A separate mechanism, LOCAL_DEV_GROUPS, is used when LOCAL_DEV_MODE=1 bypasses the OAuth flow entirely (so fetch_user_groups is never called). get_current_user in app/auth/dependencies.py reads that JSON array and writes it directly into user_group_members:

export LOCAL_DEV_GROUPS='[{"id":"engineers@example.com","name":"Engineering"},{"id":"admins@example.com","name":"Admins"}]'

docker-compose.local-dev.yml carries a commented example at the right escape level for Compose YAML. Never set this in production — the variable is only honoured when LOCAL_DEV_MODE=1.

Verifying the setup

After Terraform apply + subject seeded into .env, on the VM:

sudo docker exec agnes-app-1 python -c "
from app.auth.group_sync import fetch_user_groups
print(fetch_user_groups('user@your-domain.com'))
"

Expected: a Python list of group emails. [] means either the user has no groups or the function fail-softed — check docker logs agnes-app-1 | grep "group sync\|group fetch\|Admin SDK" for the actual reason.

Common failure modes:

  • ... GOOGLE_ADMIN_SDK_SUBJECT not set; skipping group fetch — env var missing.
  • ... Admin SDK init failed: ... — DWD entry missing or wrong client ID, Admin SDK API disabled, or tokenCreator IAM binding missing.
  • ... Group fetch failed for X: HttpError 403 Not Authorized to access this resource/api — the impersonated subject does not have directory read privileges in Workspace.

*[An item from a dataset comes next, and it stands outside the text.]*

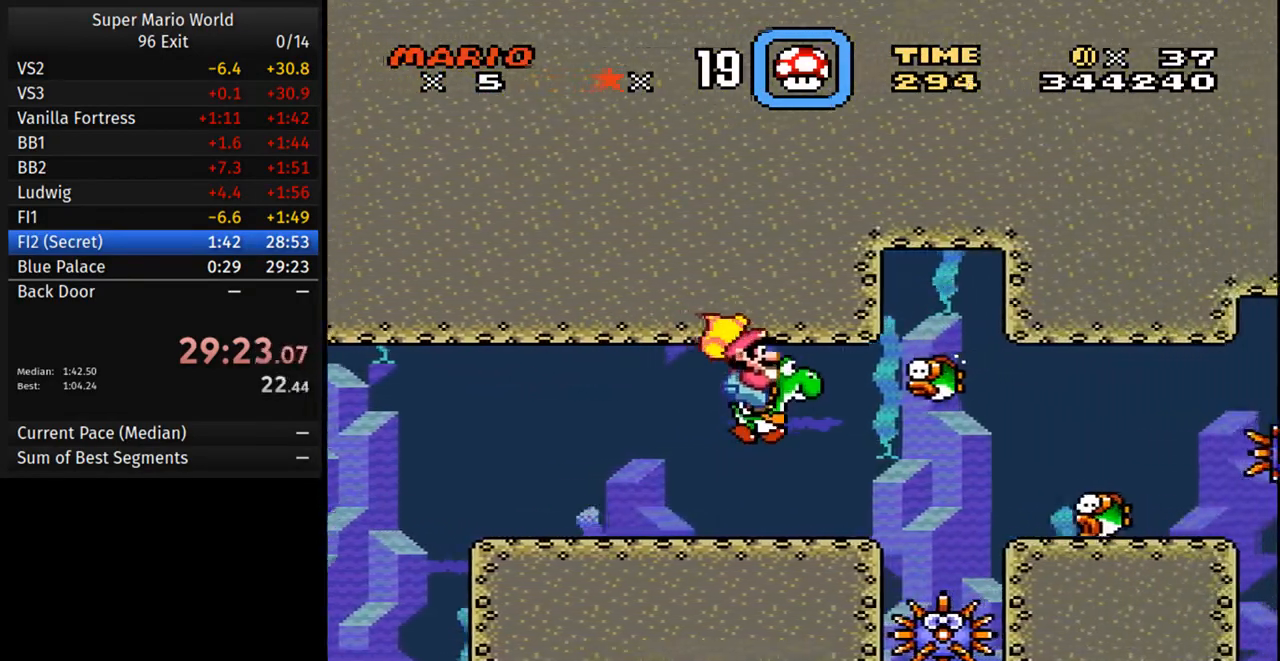
{"buttons": ["DPAD_RIGHT"], "events": [[17, "B", "down"], [117, "B", "up"], [200, "B", "down"], [300, "B", "up"], [400, "B", "down"], [467, "B", "up"]]}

Custom (admin-managed) groups

Admins can still create / rename / delete groups manually via /admin/groups. Two caveats vs. the prefix-mapped flow:

  • A renamed group's primary key (id) stays put, but DuckDB's UNIQUE constraint on name combined with the FK from user_group_members.group_id makes renaming a populated group awkward — the operator must clear members + grants first, rename, then re-add. Documented limitation; the same constraint blocks the prefix-mapping design from using external_id so the email is the name.
  • System groups (Admin, Everyone) refuse renames at the repository level regardless of created_by — those names are referenced from code (app.auth.access, marketplace filter, the email-mapping check) and must not move.

Why not the simpler approaches

Earlier iterations tried two simpler paths that did not work in every deployment:

  • User OAuth token + Cloud Identity API + groups.security label. Worked at one tenant where every group carried the security label, but returned 403 Error 4013 at another where group label coverage differs. Tenant-dependent, so dropped from the codebase.
  • VM SA + Cloud Identity searchTransitiveGroups with admin role. Requires assigning a Workspace admin role to the SA, which several Workspace tenants block for cross-tenant service accounts (prj-* SAs living under a different Cloud Organization than the Workspace customer ID). DWD is the documented way around that.

Keyless DWD is the path that works regardless of tenant configuration and keeps zero key material on the host.